Your answer must be an exact copy of the entries below, with no pictures in it.
══ Excerpted records ══
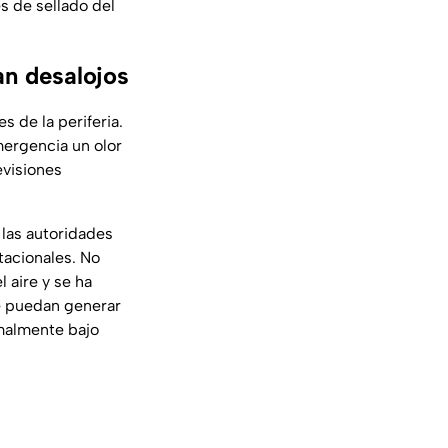
s de sellado del
an desalojos
s de la periferia.
mergencia un olor
evisiones
 las autoridades
tacionales. No
 aire y se ha
ue puedan generar
rmalmente bajo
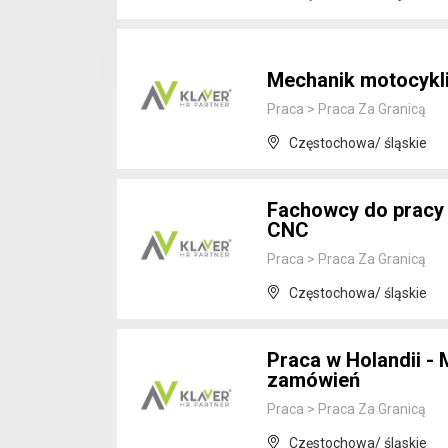
Mechanik motocykli
Praca
>
Praca Za Granicą
Częstochowa/ śląskie
Fachowcy do pracy
CNC
Praca
>
Praca Za Granicą
Częstochowa/ śląskie
Praca w Holandii - 
zamówień
Praca
>
Praca Za Granicą
Częstochowa/ śląskie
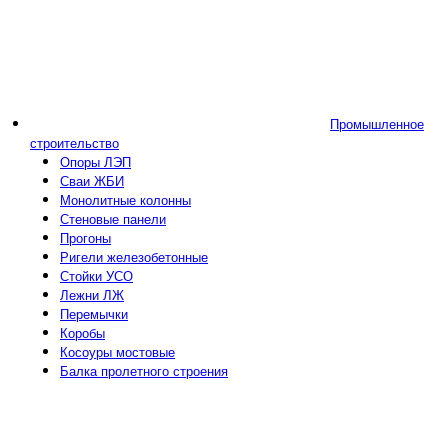
Промышленное
строительство
Опоры ЛЭП
Сваи ЖБИ
Монолитные колонны
Стеновые панели
Прогоны
Ригели железобетонные
Стойки УСО
Лежни ЛЖ
Перемычки
Коробы
Косоуры мостовые
Балка пролетного строения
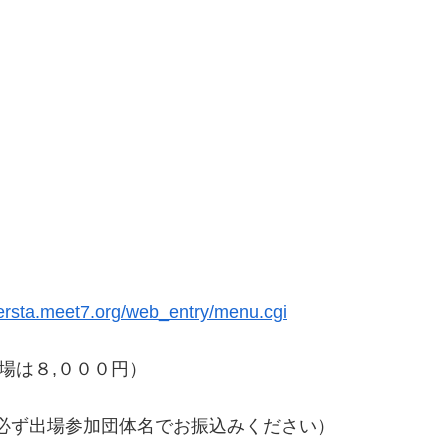
iversta.meet7.org/web_entry/menu.cgi
場は８,０００円）
必ず出場参加団体名でお振込みください）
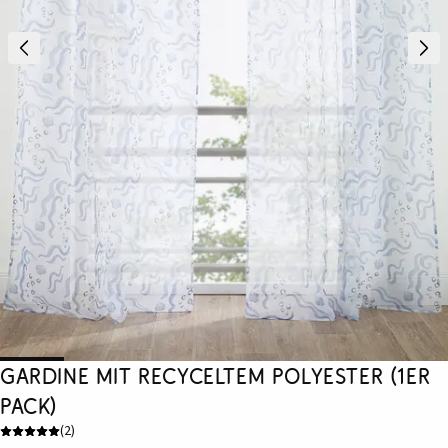
Gardine mit recyceltem Polyester (1er
Pack)
(
2
)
═══
- **Solved problem**:
s de sellado del
an desalojos
s de la periferia.
mergencia un olor
evisiones
 las autoridades
tacionales. No
 aire y se ha
ue puedan generar
rmalmente bajo
Mechanik motocykli
Praca
>
Praca Za Granicą
Częstochowa/ śląskie
Fachowcy do pracy
CNC
Praca
>
Praca Za Granicą
Częstochowa/ śląskie
Praca w Holandii - 
zamówień
Praca
>
Praca Za Granicą
Częstochowa/ śląskie
Промышленное
строительство
Опоры ЛЭП
Сваи ЖБИ
Монолитные колонны
Стеновые панели
Прогоны
Ригели железобетонные
Стойки УСО
Лежни ЛЖ
Перемычки
Коробы
Косоуры мостовые
Балка пролетного строения
iversta.meet7.org/web_entry/menu.cgi
場は８,０００円）
必ず出場参加団体名でお振込みください）
Gardine mit recyceltem Polyester (1er
Pack)
(
2
)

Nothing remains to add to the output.